Chart analysis data
== Segment start ==

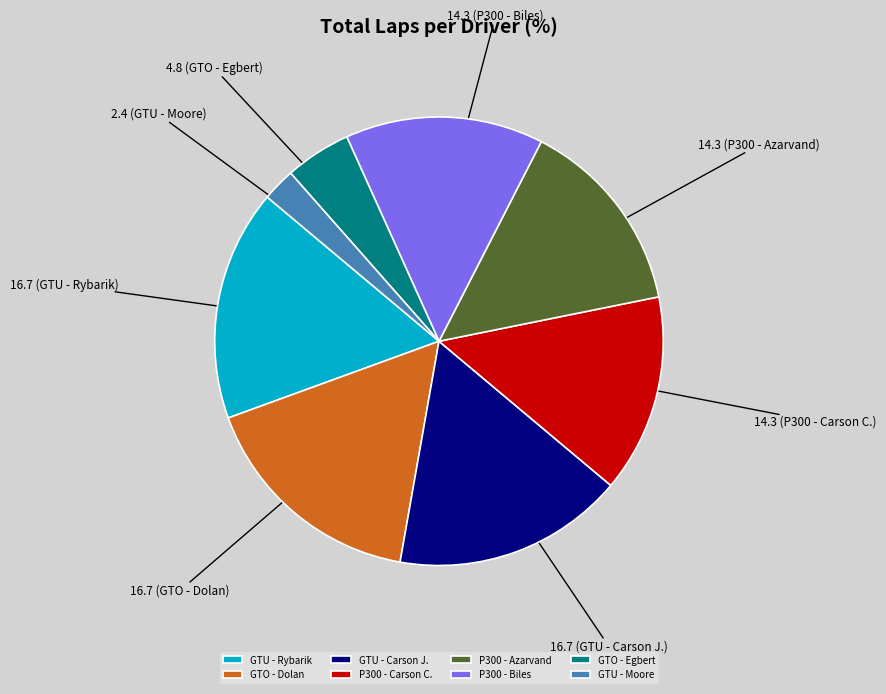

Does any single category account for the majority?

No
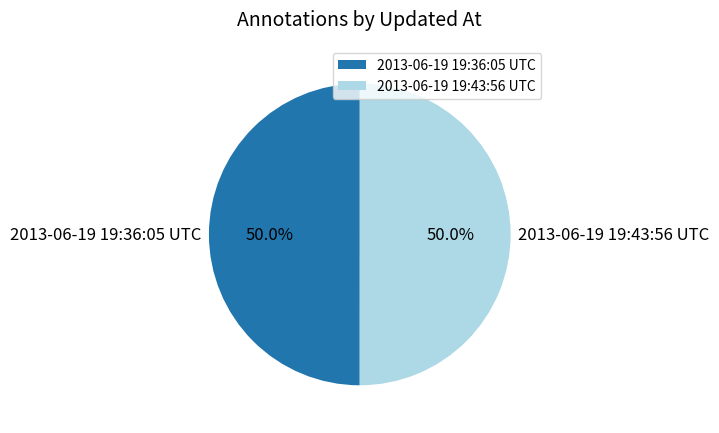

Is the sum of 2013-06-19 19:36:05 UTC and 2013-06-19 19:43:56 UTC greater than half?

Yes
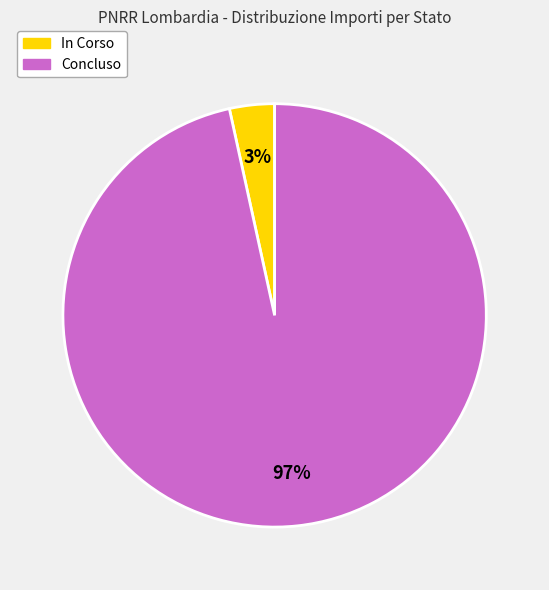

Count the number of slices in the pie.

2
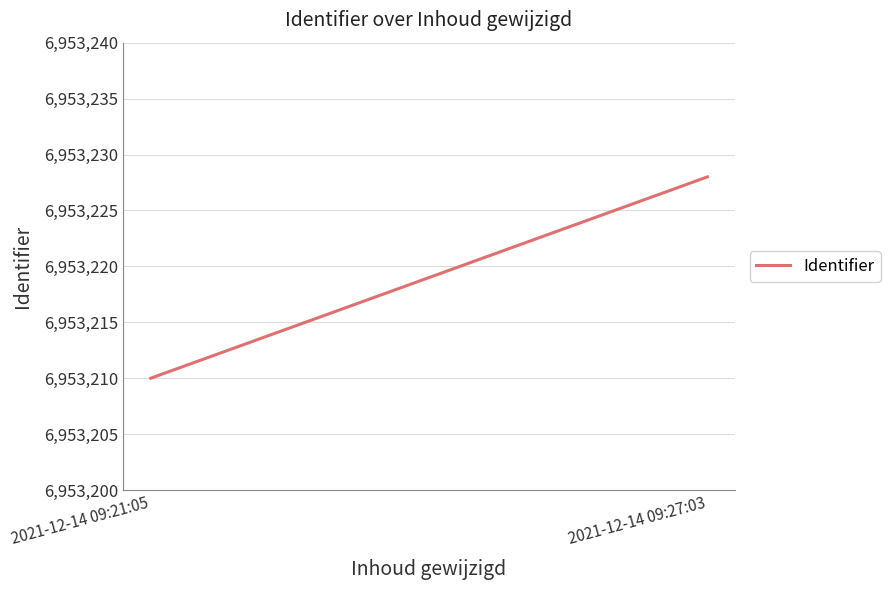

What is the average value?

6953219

== Segment end ==

● Work to be completed
Show each line of the entries above that contains the string "greater", matching case exactly.

● The answer
Is the sum of 2013-06-19 19:36:05 UTC and 2013-06-19 19:43:56 UTC greater than half?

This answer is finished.